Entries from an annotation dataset
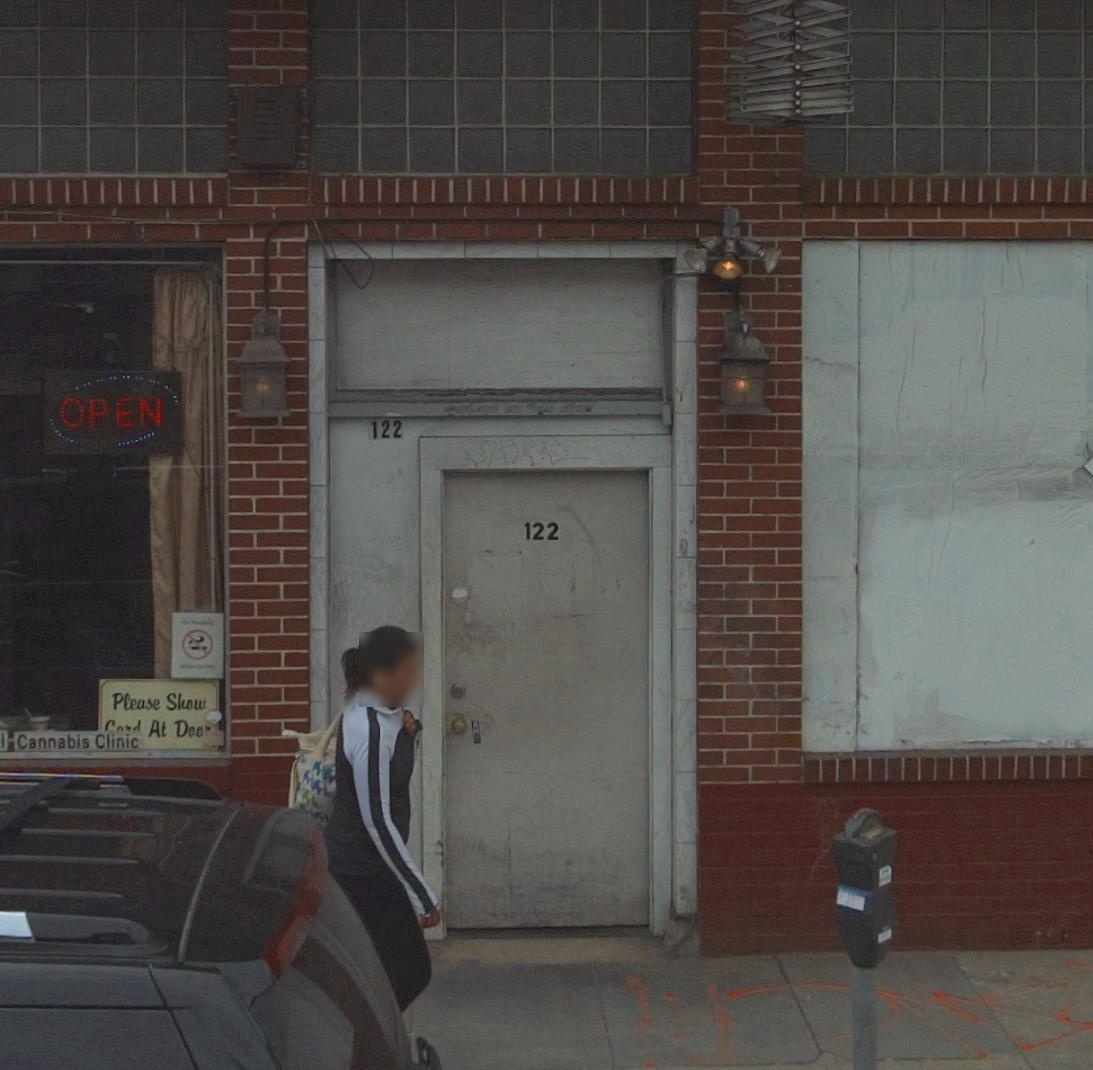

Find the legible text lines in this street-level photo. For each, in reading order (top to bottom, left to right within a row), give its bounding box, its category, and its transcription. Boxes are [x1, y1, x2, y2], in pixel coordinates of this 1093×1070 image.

[58, 395, 164, 430] None: OPEN
[370, 418, 404, 441] StreetNumber: 122
[522, 520, 561, 542] StreetNumber: 122
[108, 688, 211, 713] None: Please Show
[143, 717, 205, 740] None: At Doo
[14, 730, 142, 753] None: Cannabis Clinic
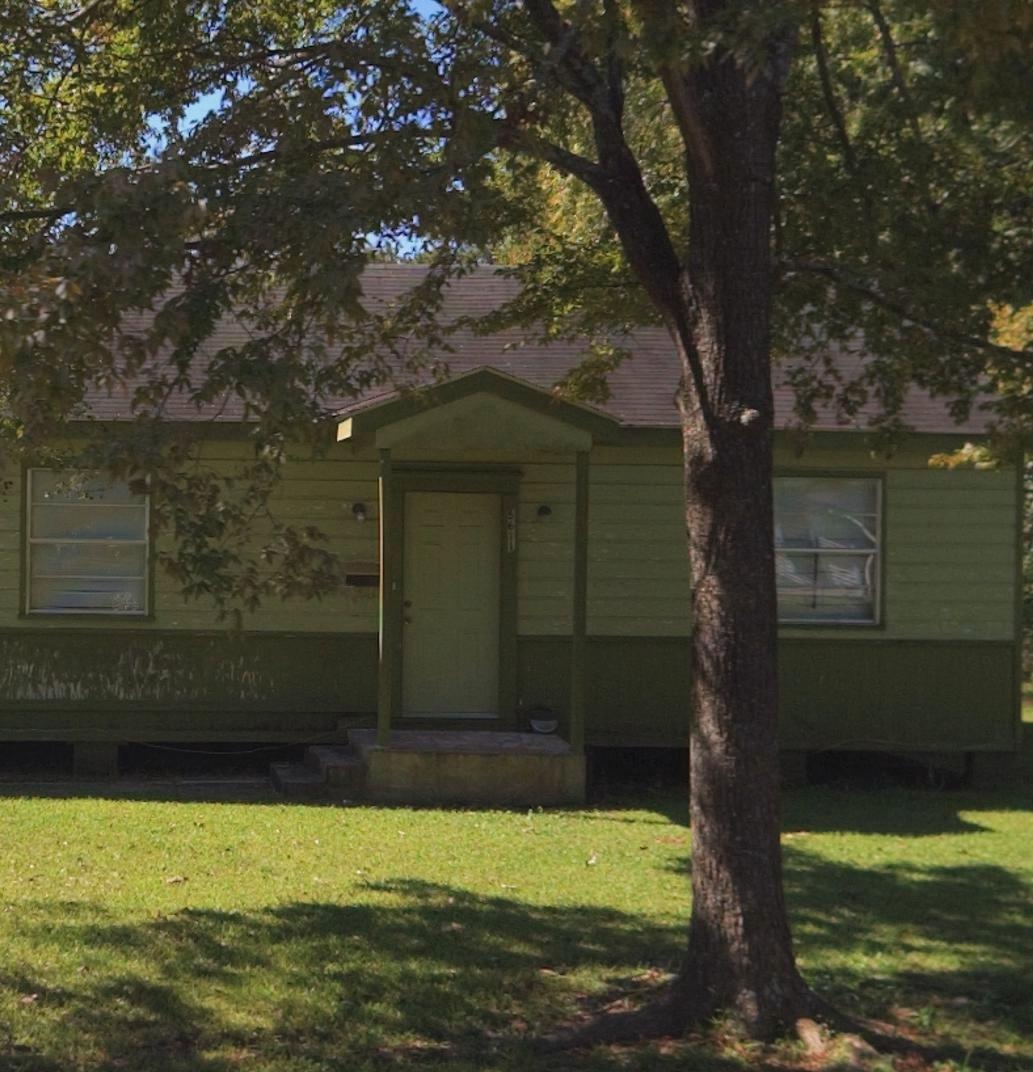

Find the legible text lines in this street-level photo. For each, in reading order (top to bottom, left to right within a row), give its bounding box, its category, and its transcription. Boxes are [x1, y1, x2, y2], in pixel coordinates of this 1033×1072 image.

[507, 507, 515, 554] StreetNumber: 5611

▸ **TASK PROMPT**
Repeat all of the lines above verbatim, but leave out the pictures.

▸ **WRITTEN RESPONSE**
Find the legible text lines in this street-level photo. For each, in reading order (top to bottom, left to right within a row), give its bounding box, its category, and its transcription. Boxes are [x1, y1, x2, y2], in pixel coordinates of this 1093×1070 image.

[58, 395, 164, 430] None: OPEN
[370, 418, 404, 441] StreetNumber: 122
[522, 520, 561, 542] StreetNumber: 122
[108, 688, 211, 713] None: Please Show
[143, 717, 205, 740] None: At Doo
[14, 730, 142, 753] None: Cannabis Clinic

Find the legible text lines in this street-level photo. For each, in reading order (top to bottom, left to right within a row), give its bounding box, its category, and its transcription. Boxes are [x1, y1, x2, y2], in pixel coordinates of this 1033×1072 image.

[507, 507, 515, 554] StreetNumber: 5611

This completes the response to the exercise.